On April 18, in perhaps the most embarrassing performance by the media in a major presidential debate in years, ABC News hosts Charles Gibson and George Stephanopolous focused mainly on small stuff when Hillary Clinton and Barack Obama faced off in Philadelphia. Wars in Iraq and Afghanistan, the health care and mortgage crises, the state of the economy, and other pressing issues had to wait until the midway point. Before then, Obama was pressed to explain (once again) his relationship with the Rev. Jeremiah Wright and his reason for not wearing a flag pin, while Clinton had to answer for her Bosnia trip exaggerations. Obama was also forced during this debate to defend his slim association with former 1960s radical Bill Ayers. This led to Obama's claim that Hillary's husband pardoned two other radicals. And so on. Gibson only got excited when he complained about anyone daring to raise taxes on his capital gains.
——————————
**Instruction 1**
Copy out the rows from the very first one through the line containing "například velmi silné", including both ends.
The passage above and the rows are unrelated to each other.
——————————
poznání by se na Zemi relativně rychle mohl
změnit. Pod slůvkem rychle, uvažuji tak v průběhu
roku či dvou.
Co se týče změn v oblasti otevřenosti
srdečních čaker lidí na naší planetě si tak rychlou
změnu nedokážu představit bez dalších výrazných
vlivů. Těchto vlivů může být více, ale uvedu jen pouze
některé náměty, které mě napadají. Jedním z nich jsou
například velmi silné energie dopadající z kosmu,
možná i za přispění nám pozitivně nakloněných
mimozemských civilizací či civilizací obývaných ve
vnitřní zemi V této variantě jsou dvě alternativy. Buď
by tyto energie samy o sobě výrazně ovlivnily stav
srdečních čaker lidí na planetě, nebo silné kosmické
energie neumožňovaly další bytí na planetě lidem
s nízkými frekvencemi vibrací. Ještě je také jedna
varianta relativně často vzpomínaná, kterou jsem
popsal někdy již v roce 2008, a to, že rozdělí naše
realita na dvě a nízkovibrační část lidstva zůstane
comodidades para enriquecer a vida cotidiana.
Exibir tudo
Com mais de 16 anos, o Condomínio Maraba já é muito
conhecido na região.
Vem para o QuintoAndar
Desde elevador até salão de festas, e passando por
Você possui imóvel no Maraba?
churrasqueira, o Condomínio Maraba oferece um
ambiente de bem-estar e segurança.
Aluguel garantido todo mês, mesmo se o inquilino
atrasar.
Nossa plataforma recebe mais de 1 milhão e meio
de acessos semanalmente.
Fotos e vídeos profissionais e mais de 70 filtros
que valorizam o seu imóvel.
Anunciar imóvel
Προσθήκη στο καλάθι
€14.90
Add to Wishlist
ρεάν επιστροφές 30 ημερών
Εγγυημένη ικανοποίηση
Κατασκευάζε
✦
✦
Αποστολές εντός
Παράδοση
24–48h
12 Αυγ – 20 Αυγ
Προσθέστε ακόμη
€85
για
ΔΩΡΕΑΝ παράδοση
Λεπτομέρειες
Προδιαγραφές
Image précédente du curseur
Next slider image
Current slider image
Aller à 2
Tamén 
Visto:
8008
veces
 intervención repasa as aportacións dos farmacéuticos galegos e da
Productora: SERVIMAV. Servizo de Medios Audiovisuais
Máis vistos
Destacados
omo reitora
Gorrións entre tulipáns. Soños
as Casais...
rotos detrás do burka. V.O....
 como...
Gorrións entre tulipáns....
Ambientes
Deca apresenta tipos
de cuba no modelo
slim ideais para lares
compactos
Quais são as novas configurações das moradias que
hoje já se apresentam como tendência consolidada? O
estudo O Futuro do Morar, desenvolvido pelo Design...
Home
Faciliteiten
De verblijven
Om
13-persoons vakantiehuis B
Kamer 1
——————————
**Instruction 2**
According to the passage about the ABC News debate, in what city did Hillary Clinton and Barack Obama face off?

**Exercise answer 1**
poznání by se na Zemi relativně rychle mohl
změnit. Pod slůvkem rychle, uvažuji tak v průběhu
roku či dvou.
Co se týče změn v oblasti otevřenosti
srdečních čaker lidí na naší planetě si tak rychlou
změnu nedokážu představit bez dalších výrazných
vlivů. Těchto vlivů může být více, ale uvedu jen pouze
některé náměty, které mě napadají. Jedním z nich jsou
například velmi silné energie dopadající z kosmu,

**Exercise answer 2**
Philadelphia